> [Consignes]
1 - D'après l'extrait sur le personnel de santé, que prend en compte La santé en lutte ?
2 - Reproduisez fidèlement le passage de l'extrait sur le personnel de santé qui commence aux mots « La présente crise » et s'arrête après « un danger imminent. ».
3 - Reprenez l'entretien sur les métiers invisibles de l'hôpital à la suite de sa dernière phrase.

> [Extrait du document]

+===+

La présente crise sanitaire a mis au devant de la scène toute une série de métiers invisibilisés. Qui fait tourner un hôpital ?

Alice : À La santé en lutte, nous prenons en compte l’ensemble du secteur de la santé, pas uniquement les hôpitaux. Pour faire fonctionner une institution de soin, on pense d’abord aux soignants, mais ils et elles ne peuvent donner des soins de qualité sans le personnel des services logistique, technique, d’entretien, de lingerie, de cuisine, de brancardage ou de l’administration. Faire de la logistique ou du nettoyage dans un hôpital n’est pas anodin : c’est aussi du social, du personnel en contact avec le patient ou sa famille — un contact qui peut avoir un effet calmant par sa simple présence, par une discussion. C’est arrivé souvent qu’une collègue du service d’entretien m’ouvre l’œil sur la demande d’un patient, ou sur un danger imminent.

+===+

> [Matériel fourni]
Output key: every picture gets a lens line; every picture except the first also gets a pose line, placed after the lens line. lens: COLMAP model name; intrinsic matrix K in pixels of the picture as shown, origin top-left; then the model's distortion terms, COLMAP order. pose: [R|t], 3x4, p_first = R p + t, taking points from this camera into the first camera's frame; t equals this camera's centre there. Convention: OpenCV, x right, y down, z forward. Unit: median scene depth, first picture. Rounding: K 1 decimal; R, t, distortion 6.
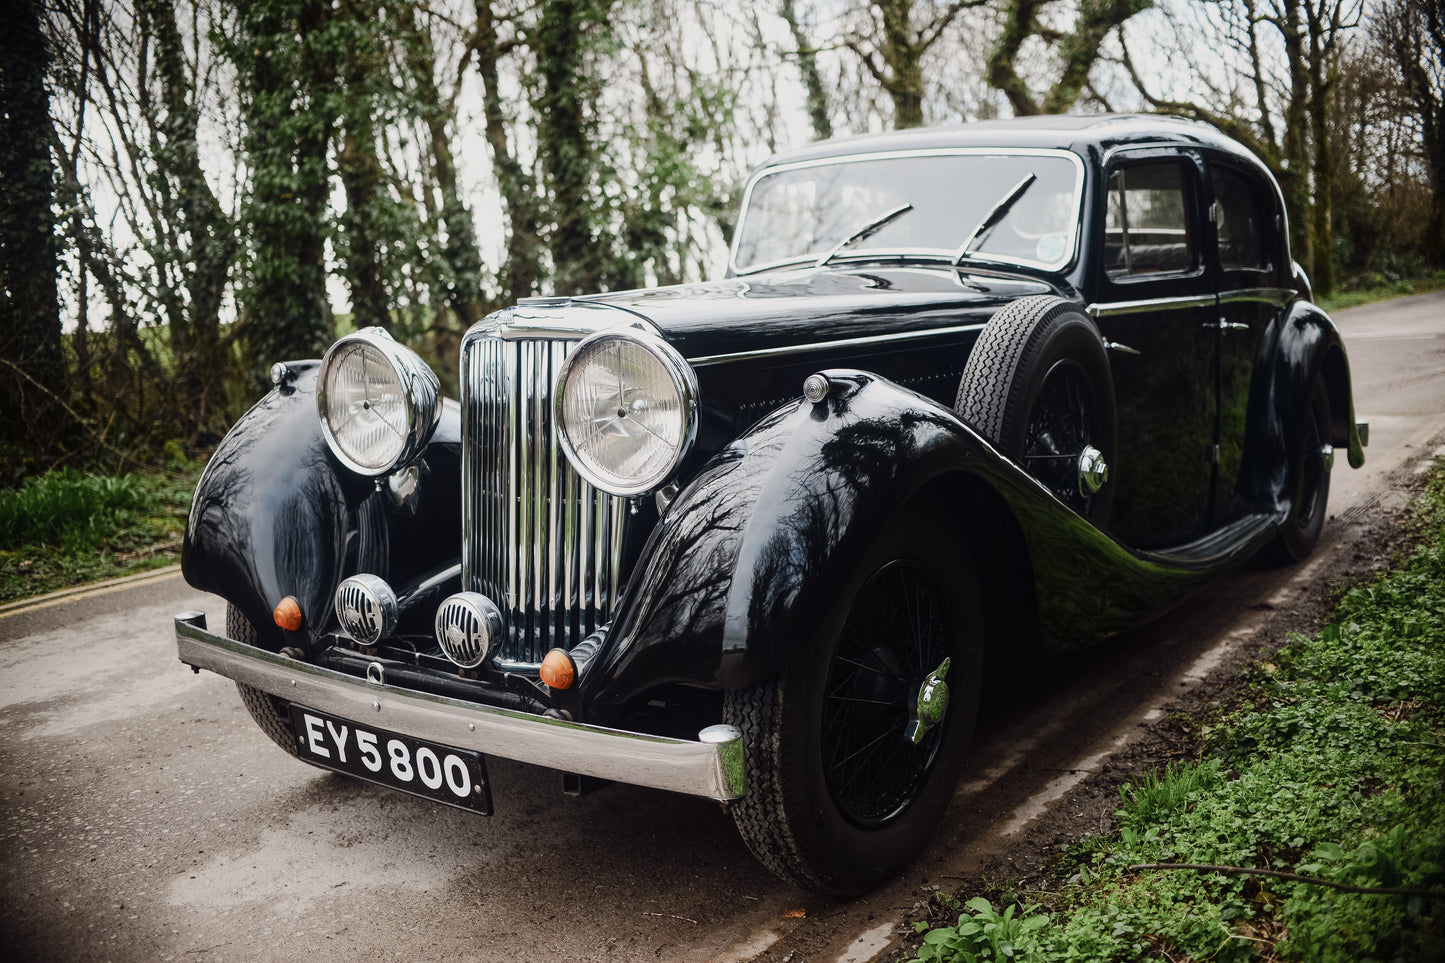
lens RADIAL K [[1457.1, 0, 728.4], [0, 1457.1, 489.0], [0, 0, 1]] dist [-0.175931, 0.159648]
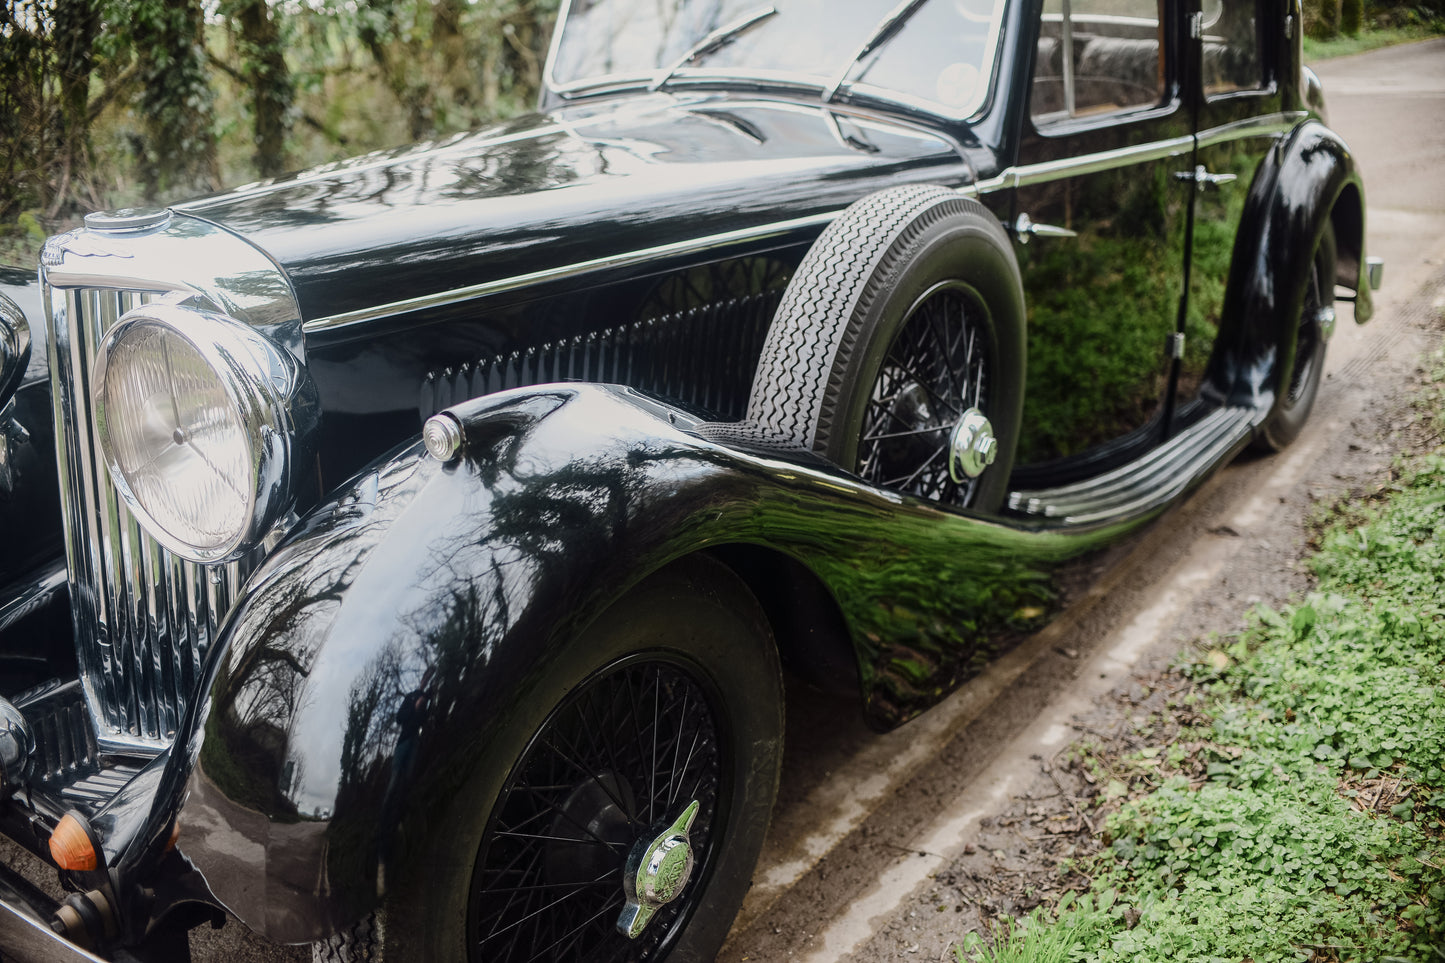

+===+

> [Réponses par tâche]
1 - L'ensemble du secteur de la santé, pas uniquement les hôpitaux.

2 -
La présente crise sanitaire a mis au devant de la scène toute une série de métiers invisibilisés. Qui fait tourner un hôpital ?

Alice : À La santé en lutte, nous prenons en compte l’ensemble du secteur de la santé, pas uniquement les hôpitaux. Pour faire fonctionner une institution de soin, on pense d’abord aux soignants, mais ils et elles ne peuvent donner des soins de qualité sans le personnel des services logistique, technique, d’entretien, de lingerie, de cuisine, de brancardage ou de l’administration. Faire de la logistique ou du nettoyage dans un hôpital n’est pas anodin : c’est aussi du social, du personnel en contact avec le patient ou sa famille — un contact qui peut avoir un effet calmant par sa simple présence, par une discussion. C’est arrivé souvent qu’une collègue du service d’entretien m’ouvre l’œil sur la demande d’un patient, ou sur un danger imminent.

3 -
Un peu partout en Europe, cette pandémie a révélé l’état de décomposition des services de santé publics…

Alice : Pendant la crise, je travaillais en soins intensifs dans une unité dédiée au Covid-19. Dans mon service, c’était un masque par pause, soit pour 8 heures au lieu des 4 indiquées. On devait garder 24 heures les blouses que l’on met normalement en entrant dans une chambre puis que l’on jette, et se la partager entre trois soignants sur trois pauses consécutives, et on allait d’un patient à l’autre. On n’est pas allé jusqu’à devoir mettre des sacs poubelles, mais on a eu des sur-blouses cousues bénévolement par je ne sais qui… Les équipes médicales se sont vraiment battues, mais la logique structurelle managériale néolibérale est la règle générale, avec des administrateurs qui n’ont jamais touché un patient de leur vie. Même quand un soignant prend une fonction de chef, il ou elle finit par oublier tout ce qu’exige, en termes de conditions de travail, un acte de soin de qualité — mais, au moins, on peut se dire qu’il en a eu l’expérience, qu’on peut lui rappeler. Je ne vois pas ce qu’on peut avoir à faire dans une gestion hospitalière si on ne sait pas ce qu’est le soin.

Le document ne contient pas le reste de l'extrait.